Wall Street thinks Obama’s likely Treasury Secretary pick doesn’t know jack about the market.
FORTUNE — Jack Lew, the frontrunner to be named Treasury Secretary in Obama’s second term, isn’t Wall Street’s first choice for the key economic post. He’s not even its second.
“I’ve talked to a bunch of investors and it’s seen as a net negative going from [Tim] Geithner to Lew,” says Chris Krueger, senior political analyst at Guggenheim Partners. “Who does Wall Street want? Not Jack Lew.”
Lew, 57, spent three years on Wall Street working at Citigroup (C) as the chief operating officer of its alternative asset investment management unit. One of the funds Lew’s group invested in was run by John Paulson, who at the time was betting heavily against the housing markets and banks. But that’s not the part of Lew’s resume that anyone seems to remember. And it’s certainly not the important part.
That is something that amazed me in 2008 when the stock market crashed. CNBC analysts all year were saying that the banks were fine. They said there was nothing to worry about. Ben Bernanke said there was no housing bubble. And even though everything crashed people still believed in CNBC and believed in Ben Bernanke. There was no outrage. If there was, Obama would have had to remove him from power when he became Presidnet.
But he in fact brought even more Wall Street people that backed the wild policies that helped bring about the crash into his administration. He brought in men like the Timothy Geithner and had brought mainly Wall Street men into his administration.
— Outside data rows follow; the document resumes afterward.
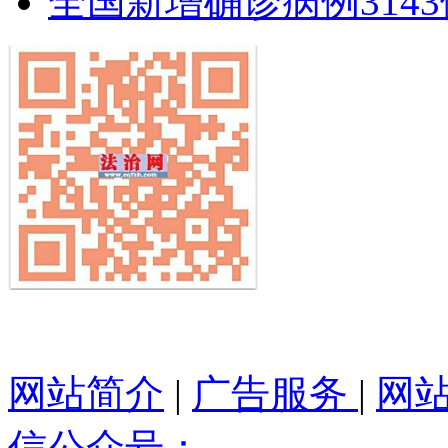
全国新增确诊病例3143例
网站简介
|
广告服务
|
网
信公众号：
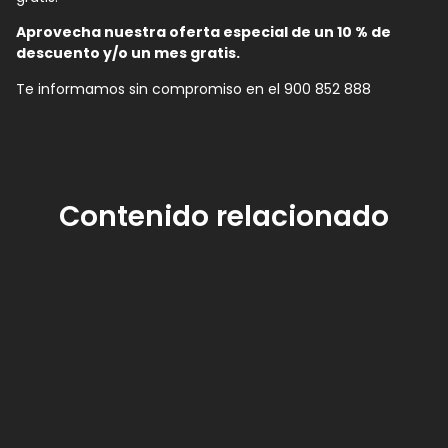
Aprovecha nuestra oferta especial de un 10 % de
descuento y/o un mes gratis.
Te informamos sin compromiso en el 900 852 888
Contenido relacionado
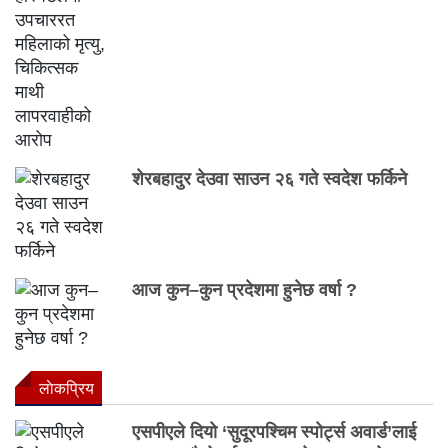
शेरबहादुर देउवा साउन २६ गते स्वदेश फर्किने
आज कुन–कुन प्रदेशमा हुनेछ वर्षा ?
लाेकप्रिय
एसपीएले दियो ‘सुदूरपश्चिम स्पोर्ट्स अवार्ड’लाई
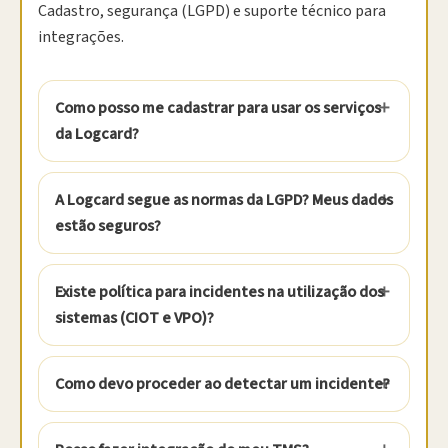
Cadastro, segurança (LGPD) e suporte técnico para
integrações.
Como posso me cadastrar para usar os serviços
da Logcard?
A Logcard segue as normas da LGPD? Meus dados
estão seguros?
Existe política para incidentes na utilização dos
sistemas (CIOT e VPO)?
Como devo proceder ao detectar um incidente?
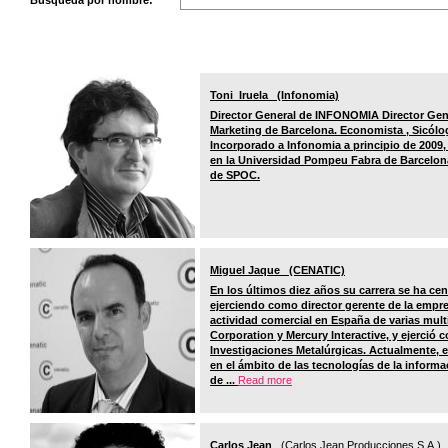
Búsqueda por nombre:
Toni Iruela (Infonomia)
Director General de INFONOMIA Director Gene
Marketing de Barcelona. Economista , Sicólog
Incorporado a Infonomia a principio de 2009,
en la Universidad Pompeu Fabra de Barcelon
de SPOC.
Miguel Jaque (CENATIC)
En los últimos diez años su carrera se ha cen
ejerciendo como director gerente de la empres
actividad comercial en España de varias mul
Corporation y Mercury Interactive, y ejerció 
Investigaciones Metalúrgicas. Actualmente, 
en el ámbito de las tecnologías de la inform
de ...
Read more
Carlos Jean
(Carlos Jean Producciones S.A.)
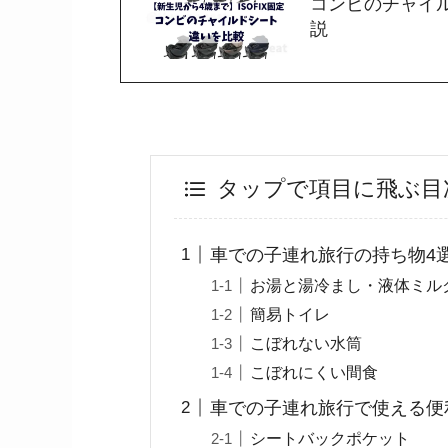
コンビのチャイル
説
タップで項目に飛ぶ目
車での子連れ旅行の持ち物4
お湯と湯冷まし・液体ミル
簡易トイレ
こぼれない水筒
こぼれにくい間食
車での子連れ旅行で使える便
シートバックポケット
To name one example, President Obama’s current Chief of Staff is a man name Jack Lew. He was a former hedge fund manager who worked for Citigroup. In 2008 Citigroup paid him over $900,000. Think about that!
The whole political theater of the Presidential campaign was a supposed us versus them battle of the little people versus the rich hedge fund manager Mitt Romney, when Obama himself has Wall Street people running him.
I have never heard the name Jack Lew mentioned on TV even though he is one of the most powerful people in Washington right now.